The importance of independent review for storm water treatment product evaluation

About the author: Michael Macnoskey, P.E., is storm water regulatory manager for Contech Engineered Solutions. Macnoskey can be reached at [email protected].

The latest rush of applications to the Washington State Department of Ecology seeking use designations for storm water treatment technologies has made clear the need for a third-party performance verification program. Objective evaluation of storm water treatment system performance is not a simple task. It can be difficult to sift through product information and performance claims that may be poorly documented­—and even contradictory.  

To sort out the facts, independent review of product applications in Washington state is performed by the Board of External Reviewers, which is composed of leading storm water management experts. Over time, a lot of independently verified performance data have been generated for a variety of innovative storm water treatment systems, from hydrodynamic devices to biofilters.  

Any treatment product performance claim should be independently verifiable. Supporting laboratory or field reports should be readily available in their full forms. Preferably, the performance claim will be audited by a local agency to ensure that it will perform as specified, provided that regular system maintenance procedures are in place. If the local jurisdiction does not have the expertise, funding or interest required to evaluate performance claims, there are several state programs that can be referenced.

The Washington State Department of Ecology has developed the Technology Assessment Protocol–Ecology (TAPE), whereby treatment systems are tested, and depending on performance, issued use level designations for common storm water pollutants like total suspended solids, oil, phosphorous and dissolved metals. This program gives storm water system engineers confidence in the performance of the systems they select for their projects. As performance data is collected, technologies progress from the pilot level, where only lab data is required; to conditional use, where field evidence suggests that the system may meet performance objectives; to General Use Level Designation, where field testing results following the TAPE protocol have been independently verified to meet the performance objectives.

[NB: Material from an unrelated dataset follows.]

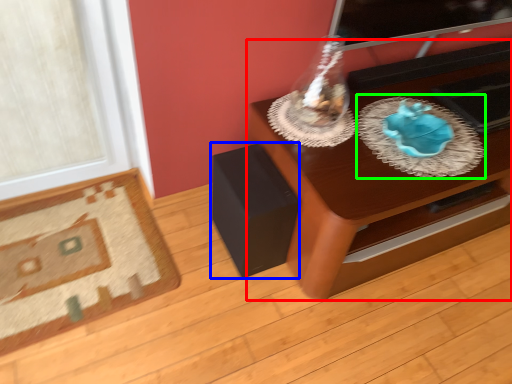
Question: Considering the real-world distances, which object is farthest from table (highlighted by a red box)? speaker (highlighted by a blue box) or glass plate (highlighted by a green box)?

Choices:
 (A) speaker
 (B) glass plate

Answer: (A)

Another well-established and well-respected third-party testing program comes from the New Jersey Corp. for Advanced Technology (NJCAT). The main advantage of following the NJCAT verifications is that the designer can benefit from the extensive time and money invested in best management practice (BMP) evaluations by the state of New Jersey. Over the past 10 years, NJCAT and the New Jersey Department of Environmental Protection (NJDEP) have collected and verified performance data for at least 10 different gravity separators. The approved sizing criteria for each verified system is publicly available on the NJDEP website. 

Product advertisements also should be evaluated for accuracy and truthfulness. You may find in your research that some manufacturers state in their literature that a product is “tested in accordance with high level standards.”  Statements like this should be critically evaluated. Tested by whom, and when? Who backs up that statement? It is usually worthwhile to visit the reference agency website and ensure that either a media filter or the hydrodynamic device is listed and certified, and then compare the published data with the consistency of the manufacturer’s claim.

Visit the Washington Ecology and NJCAT websites or consult your local storm water program authority for the most current BMP evaluation information. Where there is no local verification program, the Washington State Department of Ecology and NJCAT review programs can guide the selection of a reliable system. Both websites have  comparisons of products for which they have provided their designations and various levels of acceptance.